Diagnosis is generally confirmed by electrodiagnostic studies (see Chapter 6), and the CSF protein is characteristically elevated in a majority of children. Serum autoantibodies which may be elevated include IgM and IgG versus beta-Tubulin and heparin sulfate. AMAN patients may show increased IgG antibodies to GM1 ganglioside. The Miller Fisher syndrome is associated with a high frequency of the IgG GQlb antibodies. The major considerations in differential diagnosis of AIDP or AMAN include transverse myelitis, toxic neuropathies, tick paralysis, infantile botulism, myasthenia gravis, and dermatomyositis.
Treatment has typically included corticosteroids, plasma exchange, or more recently, intravenous immunoglobulin (IVIG; 158-161). AIDP patients respond to both plasma exchange and IVIG. Patients with AMAN respond preferentially to IVIG over plasma exchange. Recovery is often quite good in children without treatment.
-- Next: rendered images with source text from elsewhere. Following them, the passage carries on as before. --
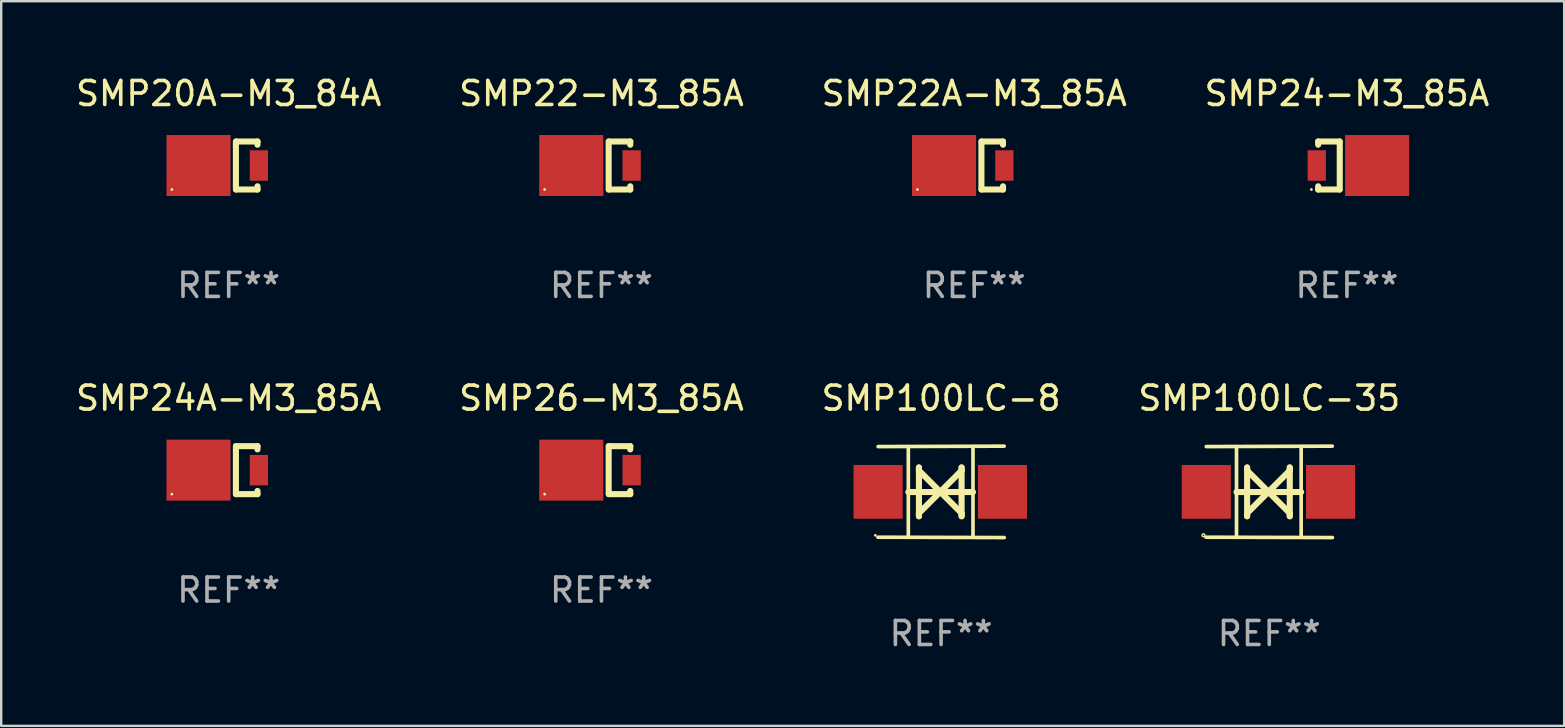
<source format=kicad_pcb>
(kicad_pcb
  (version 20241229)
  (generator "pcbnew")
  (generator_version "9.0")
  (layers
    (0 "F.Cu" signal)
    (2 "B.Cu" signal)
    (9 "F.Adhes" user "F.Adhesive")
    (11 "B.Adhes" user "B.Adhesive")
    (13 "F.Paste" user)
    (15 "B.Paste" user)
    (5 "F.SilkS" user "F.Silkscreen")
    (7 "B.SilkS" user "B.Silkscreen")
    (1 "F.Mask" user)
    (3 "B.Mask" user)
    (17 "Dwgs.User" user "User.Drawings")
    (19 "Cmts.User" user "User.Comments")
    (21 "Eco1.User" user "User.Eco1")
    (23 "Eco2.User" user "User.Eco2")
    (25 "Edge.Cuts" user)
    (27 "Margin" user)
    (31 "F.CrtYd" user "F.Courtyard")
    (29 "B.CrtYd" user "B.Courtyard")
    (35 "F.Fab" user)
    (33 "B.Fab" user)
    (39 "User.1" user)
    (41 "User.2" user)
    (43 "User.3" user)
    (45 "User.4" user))
  (footprint "SMP100LC-8"
    (layer "F.Cu")
    (at 36.173 17.45)
    (property "Reference" "SMP100LC-8" (at 0 -3.905 0) (layer "F.SilkS") (effects (font (size 1 1) (thickness 0.15))))
    (attr through_hole)
    (fp_line (start -1.365 1.886) (end -1.365 -1.886) (stroke (width 0.152) (type solid)) (layer "F.SilkS"))
    (fp_line (start -1.365 0.008) (end 1.33 0.008) (stroke (width 0.254) (type solid)) (layer "F.SilkS"))
    (fp_line (start -0.923 -1.016) (end -0.923 1.016) (stroke (width 0.254) (type solid)) (layer "F.SilkS"))
    (fp_line (start -0.923 -0.889) (end -0.923 -1.016) (stroke (width 0.254) (type solid)) (layer "F.SilkS"))
    (fp_line (start -0.923 0.889) (end -0.034 0) (stroke (width 0.254) (type solid)) (layer "F.SilkS"))
    (fp_line (start -0.923 1.016) (end -0.923 0.889) (stroke (width 0.254) (type solid)) (layer "F.SilkS"))
    (fp_line (start -0.034 0) (end -0.923 -0.889) (stroke (width 0.254) (type solid)) (layer "F.SilkS"))
    (fp_line (start -0.034 0) (end 0.855 0.889) (stroke (width 0.254) (type solid)) (layer "F.SilkS"))
    (fp_line (start 0.855 -1.016) (end 0.855 -0.889) (stroke (width 0.254) (type solid)) (layer "F.SilkS"))
    (fp_line (start 0.855 -0.889) (end -0.034 0) (stroke (width 0.254) (type solid)) (layer "F.SilkS"))
    (fp_line (start 0.855 0.889) (end 0.855 1.016) (stroke (width 0.254) (type solid)) (layer "F.SilkS"))
    (fp_line (start 0.855 1.016) (end 0.855 -1.016) (stroke (width 0.254) (type solid)) (layer "F.SilkS"))
    (fp_line (start 1.33 1.886) (end 1.33 -1.886) (stroke (width 0.152) (type solid)) (layer "F.SilkS"))
    (fp_line (start 2.629 -1.905) (end -2.625 -1.887) (stroke (width 0.152) (type solid)) (layer "F.SilkS"))
    (fp_line (start 2.633 1.905) (end -2.633 1.89) (stroke (width 0.152) (type solid)) (layer "F.SilkS"))
    (fp_circle (center -2.741 1.81) (end -2.711 1.81) (stroke (width 0.06) (type solid)) (fill no) (layer "F.SilkS"))
    (fp_text user "REF**" (at 0 5.905 0) (layer "F.Fab") (effects (font (size 1 1) (thickness 0.15))))
    (pad "1" smd rect (at -2.625 0) (size 2.047 2.241) (layers "F.Cu" "F.Mask" "F.Paste"))
    (pad "2" smd rect (at 2.557 0) (size 2.047 2.241) (layers "F.Cu" "F.Mask" "F.Paste")))
  (footprint "SMP22-M3_85A"
    (layer "F.Cu")
    (at 22.018 3.848)
    (property "Reference" "SMP22-M3_85A" (at 0 -3 0) (layer "F.SilkS") (effects (font (size 1 1) (thickness 0.15))))
    (attr through_hole)
    (fp_line (start 0.3 -1) (end 0.3 1) (stroke (width 0.254) (type solid)) (layer "F.SilkS"))
    (fp_line (start 1.2 -1) (end 0.308 -1) (stroke (width 0.254) (type solid)) (layer "F.SilkS"))
    (fp_line (start 1.2 -1) (end 1.2 -0.866) (stroke (width 0.254) (type solid)) (layer "F.SilkS"))
    (fp_line (start 1.2 1) (end 0.308 1) (stroke (width 0.254) (type solid)) (layer "F.SilkS"))
    (fp_line (start 1.2 1) (end 1.2 0.866) (stroke (width 0.254) (type solid)) (layer "F.SilkS"))
    (fp_circle (center -2.368 1) (end -2.338 1) (stroke (width 0.06) (type solid)) (fill no) (layer "F.SilkS"))
    (fp_text user "REF**" (at 0 5 0) (layer "F.Fab") (effects (font (size 1 1) (thickness 0.15))))
    (pad "1" smd rect (at -1.258 0) (size 2.67 2.54) (layers "F.Cu" "F.Mask" "F.Paste"))
    (pad "2" smd rect (at 1.258 0) (size 0.762 1.27) (layers "F.Cu" "F.Mask" "F.Paste")))
  (footprint "SMP24A-M3_85A"
    (layer "F.Cu")
    (at 6.482 16.545)
    (property "Reference" "SMP24A-M3_85A" (at 0 -3 0) (layer "F.SilkS") (effects (font (size 1 1) (thickness 0.15))))
    (attr through_hole)
    (fp_line (start 0.3 -1) (end 0.3 1) (stroke (width 0.254) (type solid)) (layer "F.SilkS"))
    (fp_line (start 1.2 -1) (end 0.308 -1) (stroke (width 0.254) (type solid)) (layer "F.SilkS"))
    (fp_line (start 1.2 -1) (end 1.2 -0.866) (stroke (width 0.254) (type solid)) (layer "F.SilkS"))
    (fp_line (start 1.2 1) (end 0.308 1) (stroke (width 0.254) (type solid)) (layer "F.SilkS"))
    (fp_line (start 1.2 1) (end 1.2 0.866) (stroke (width 0.254) (type solid)) (layer "F.SilkS"))
    (fp_circle (center -2.368 1) (end -2.338 1) (stroke (width 0.06) (type solid)) (fill no) (layer "F.SilkS"))
    (fp_text user "REF**" (at 0 5 0) (layer "F.Fab") (effects (font (size 1 1) (thickness 0.15))))
    (pad "1" smd rect (at -1.258 0) (size 2.67 2.54) (layers "F.Cu" "F.Mask" "F.Paste"))
    (pad "2" smd rect (at 1.258 0) (size 0.762 1.27) (layers "F.Cu" "F.Mask" "F.Paste")))
  (footprint "SMP26-M3_85A"
    (layer "F.Cu")
    (at 22.018 16.545)
    (property "Reference" "SMP26-M3_85A" (at 0 -3 0) (layer "F.SilkS") (effects (font (size 1 1) (thickness 0.15))))
    (attr through_hole)
    (fp_line (start 0.3 -1) (end 0.3 1) (stroke (width 0.254) (type solid)) (layer "F.SilkS"))
    (fp_line (start 1.2 -1) (end 0.308 -1) (stroke (width 0.254) (type solid)) (layer "F.SilkS"))
    (fp_line (start 1.2 -1) (end 1.2 -0.866) (stroke (width 0.254) (type solid)) (layer "F.SilkS"))
    (fp_line (start 1.2 1) (end 0.308 1) (stroke (width 0.254) (type solid)) (layer "F.SilkS"))
    (fp_line (start 1.2 1) (end 1.2 0.866) (stroke (width 0.254) (type solid)) (layer "F.SilkS"))
    (fp_circle (center -2.368 1) (end -2.338 1) (stroke (width 0.06) (type solid)) (fill no) (layer "F.SilkS"))
    (fp_text user "REF**" (at 0 5 0) (layer "F.Fab") (effects (font (size 1 1) (thickness 0.15))))
    (pad "1" smd rect (at -1.258 0) (size 2.67 2.54) (layers "F.Cu" "F.Mask" "F.Paste"))
    (pad "2" smd rect (at 1.258 0) (size 0.762 1.27) (layers "F.Cu" "F.Mask" "F.Paste")))
  (footprint "SMP24-M3_85A"
    (layer "F.Cu")
    (at 53.089 3.848)
    (property "Reference" "SMP24-M3_85A" (at 0 -3 0) (layer "F.SilkS") (effects (font (size 1 1) (thickness 0.15))))
    (attr through_hole)
    (fp_line (start -1.2 -1) (end -1.2 -0.866) (stroke (width 0.254) (type solid)) (layer "F.SilkS"))
    (fp_line (start -1.2 -1) (end -0.308 -1) (stroke (width 0.254) (type solid)) (layer "F.SilkS"))
    (fp_line (start -1.2 1) (end -1.2 0.866) (stroke (width 0.254) (type solid)) (layer "F.SilkS"))
    (fp_line (start -1.2 1) (end -0.308 1) (stroke (width 0.254) (type solid)) (layer "F.SilkS"))
    (fp_line (start -0.3 1) (end -0.3 -1) (stroke (width 0.254) (type solid)) (layer "F.SilkS"))
    (fp_circle (center -1.482 1) (end -1.452 1) (stroke (width 0.06) (type solid)) (fill no) (layer "F.SilkS"))
    (fp_text user "REF**" (at 0 5 0) (layer "F.Fab") (effects (font (size 1 1) (thickness 0.15))))
    (pad "1" smd rect (at -1.258 0 180) (size 0.762 1.27) (layers "F.Cu" "F.Mask" "F.Paste"))
    (pad "2" smd rect (at 1.258 0 180) (size 2.67 2.54) (layers "F.Cu" "F.Mask" "F.Paste")))
  (footprint "SMP22A-M3_85A"
    (layer "F.Cu")
    (at 37.554 3.848)
    (property "Reference" "SMP22A-M3_85A" (at 0 -3 0) (layer "F.SilkS") (effects (font (size 1 1) (thickness 0.15))))
    (attr through_hole)
    (fp_line (start 0.3 -1) (end 0.3 1) (stroke (width 0.254) (type solid)) (layer "F.SilkS"))
    (fp_line (start 1.2 -1) (end 0.308 -1) (stroke (width 0.254) (type solid)) (layer "F.SilkS"))
    (fp_line (start 1.2 -1) (end 1.2 -0.866) (stroke (width 0.254) (type solid)) (layer "F.SilkS"))
    (fp_line (start 1.2 1) (end 0.308 1) (stroke (width 0.254) (type solid)) (layer "F.SilkS"))
    (fp_line (start 1.2 1) (end 1.2 0.866) (stroke (width 0.254) (type solid)) (layer "F.SilkS"))
    (fp_circle (center -2.368 1) (end -2.338 1) (stroke (width 0.06) (type solid)) (fill no) (layer "F.SilkS"))
    (fp_text user "REF**" (at 0 5 0) (layer "F.Fab") (effects (font (size 1 1) (thickness 0.15))))
    (pad "1" smd rect (at -1.258 0) (size 2.67 2.54) (layers "F.Cu" "F.Mask" "F.Paste"))
    (pad "2" smd rect (at 1.258 0) (size 0.762 1.27) (layers "F.Cu" "F.Mask" "F.Paste")))
  (footprint "SMP20A-M3_84A"
    (layer "F.Cu")
    (at 6.482 3.848)
    (property "Reference" "SMP20A-M3_84A" (at 0 -3 0) (layer "F.SilkS") (effects (font (size 1 1) (thickness 0.15))))
    (attr through_hole)
    (fp_line (start 0.3 -1) (end 0.3 1) (stroke (width 0.254) (type solid)) (layer "F.SilkS"))
    (fp_line (start 1.2 -1) (end 0.308 -1) (stroke (width 0.254) (type solid)) (layer "F.SilkS"))
    (fp_line (start 1.2 -1) (end 1.2 -0.866) (stroke (width 0.254) (type solid)) (layer "F.SilkS"))
    (fp_line (start 1.2 1) (end 0.308 1) (stroke (width 0.254) (type solid)) (layer "F.SilkS"))
    (fp_line (start 1.2 1) (end 1.2 0.866) (stroke (width 0.254) (type solid)) (layer "F.SilkS"))
    (fp_circle (center -2.368 1) (end -2.338 1) (stroke (width 0.06) (type solid)) (fill no) (layer "F.SilkS"))
    (fp_text user "REF**" (at 0 5 0) (layer "F.Fab") (effects (font (size 1 1) (thickness 0.15))))
    (pad "1" smd rect (at -1.258 0) (size 2.67 2.54) (layers "F.Cu" "F.Mask" "F.Paste"))
    (pad "2" smd rect (at 1.258 0) (size 0.762 1.27) (layers "F.Cu" "F.Mask" "F.Paste")))
  (footprint "SMP100LC-35"
    (layer "F.Cu")
    (at 49.851 17.45)
    (property "Reference" "SMP100LC-35" (at 0 -3.905 0) (layer "F.SilkS") (effects (font (size 1 1) (thickness 0.15))))
    (attr through_hole)
    (fp_line (start -1.365 1.886) (end -1.365 -1.886) (stroke (width 0.152) (type solid)) (layer "F.SilkS"))
    (fp_line (start -1.365 0.008) (end 1.33 0.008) (stroke (width 0.254) (type solid)) (layer "F.SilkS"))
    (fp_line (start -0.923 -1.016) (end -0.923 1.016) (stroke (width 0.254) (type solid)) (layer "F.SilkS"))
    (fp_line (start -0.923 -0.889) (end -0.923 -1.016) (stroke (width 0.254) (type solid)) (layer "F.SilkS"))
    (fp_line (start -0.923 0.889) (end -0.034 0) (stroke (width 0.254) (type solid)) (layer "F.SilkS"))
    (fp_line (start -0.923 1.016) (end -0.923 0.889) (stroke (width 0.254) (type solid)) (layer "F.SilkS"))
    (fp_line (start -0.034 0) (end -0.923 -0.889) (stroke (width 0.254) (type solid)) (layer "F.SilkS"))
    (fp_line (start -0.034 0) (end 0.855 0.889) (stroke (width 0.254) (type solid)) (layer "F.SilkS"))
    (fp_line (start 0.855 -1.016) (end 0.855 -0.889) (stroke (width 0.254) (type solid)) (layer "F.SilkS"))
    (fp_line (start 0.855 -0.889) (end -0.034 0) (stroke (width 0.254) (type solid)) (layer "F.SilkS"))
    (fp_line (start 0.855 0.889) (end 0.855 1.016) (stroke (width 0.254) (type solid)) (layer "F.SilkS"))
    (fp_line (start 0.855 1.016) (end 0.855 -1.016) (stroke (width 0.254) (type solid)) (layer "F.SilkS"))
    (fp_line (start 1.33 1.886) (end 1.33 -1.886) (stroke (width 0.152) (type solid)) (layer "F.SilkS"))
    (fp_line (start 2.629 -1.905) (end -2.625 -1.887) (stroke (width 0.152) (type solid)) (layer "F.SilkS"))
    (fp_line (start 2.633 1.905) (end -2.633 1.89) (stroke (width 0.152) (type solid)) (layer "F.SilkS"))
    (fp_circle (center -2.741 1.81) (end -2.712 1.81) (stroke (width 0.06) (type solid)) (fill no) (layer "F.SilkS"))
    (fp_text user "REF**" (at 0 5.905 0) (layer "F.Fab") (effects (font (size 1 1) (thickness 0.15))))
    (pad "1" smd rect (at -2.625 0) (size 2.047 2.241) (layers "F.Cu" "F.Mask" "F.Paste"))
    (pad "2" smd rect (at 2.557 0) (size 2.047 2.241) (layers "F.Cu" "F.Mask" "F.Paste")))
  (gr_rect
    (start -3 -3)
    (end 62.143 27.203)
    (stroke (width 0.1) (type default))
    (fill no)
    (layer "Edge.Cuts")))
</source>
After standard IVIG therapy, children with axonal forms of Guillain-Barre syndrome recover more slowly than those with the demyelinating form, but outcome at 12 months appears to be equally favorable in two groups (162).
Chronic Inflammatory Demyelinating Polyradiculoneuropathy (CIDP)
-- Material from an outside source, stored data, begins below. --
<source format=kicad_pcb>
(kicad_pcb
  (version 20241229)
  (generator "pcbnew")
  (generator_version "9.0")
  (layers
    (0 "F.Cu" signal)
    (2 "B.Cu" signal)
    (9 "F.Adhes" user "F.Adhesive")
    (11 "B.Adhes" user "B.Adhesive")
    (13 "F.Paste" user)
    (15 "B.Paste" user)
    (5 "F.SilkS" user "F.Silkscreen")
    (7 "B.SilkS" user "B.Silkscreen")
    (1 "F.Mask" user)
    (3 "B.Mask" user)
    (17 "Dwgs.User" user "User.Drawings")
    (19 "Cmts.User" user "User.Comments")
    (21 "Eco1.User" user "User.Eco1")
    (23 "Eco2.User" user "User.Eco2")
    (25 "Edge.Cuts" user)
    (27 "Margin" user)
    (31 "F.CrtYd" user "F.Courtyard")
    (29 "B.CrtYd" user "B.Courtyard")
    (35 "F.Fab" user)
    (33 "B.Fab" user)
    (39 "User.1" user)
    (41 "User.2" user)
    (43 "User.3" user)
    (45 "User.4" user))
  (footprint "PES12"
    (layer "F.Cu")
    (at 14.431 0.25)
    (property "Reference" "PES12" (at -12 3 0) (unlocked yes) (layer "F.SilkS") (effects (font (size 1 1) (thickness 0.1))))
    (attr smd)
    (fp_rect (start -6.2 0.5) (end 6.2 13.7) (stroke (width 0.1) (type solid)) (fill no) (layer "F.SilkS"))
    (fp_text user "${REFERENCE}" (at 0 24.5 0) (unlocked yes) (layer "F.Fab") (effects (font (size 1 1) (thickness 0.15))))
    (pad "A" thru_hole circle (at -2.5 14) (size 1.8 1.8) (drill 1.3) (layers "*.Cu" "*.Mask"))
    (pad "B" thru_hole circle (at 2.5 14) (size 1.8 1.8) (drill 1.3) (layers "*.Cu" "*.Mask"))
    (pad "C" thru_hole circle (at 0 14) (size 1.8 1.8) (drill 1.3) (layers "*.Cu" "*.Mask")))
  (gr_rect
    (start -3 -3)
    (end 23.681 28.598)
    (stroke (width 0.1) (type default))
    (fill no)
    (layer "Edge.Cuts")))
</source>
Children with chronic inflammatory demyelinating polyradiculoneuropathy (CIDP) often have a presentation similar to AIDP; however, the disorder continues with a chronic or relapsing course. The disorder may begin as early as infancy, but is seen in children and adults. Electrophysiologic studies show focal conduction block, temporal dispersion of CMAPs, prolongation of distal motor latencies, markedly slow conduction velocities, and absent or prolonged H-wave and F-wave latencies. CIDP cases often demonstrate axonal loss on EMG. The CSF protein is elevated in most cases.
The differential diagnosis usually includes Charcot-Marie-Tooth (CMT) types I and III. The presence of acute relapsing episodes points toward CIDP. Due to the more severe involvement of proximal nerves and nerve roots, a distal sural nerve biopsy may not always show inflammatory changes and demyelination.
Treatment may include corticosteroids (prednisone) and IVIG as first-line approaches and subsequently plasma exchange.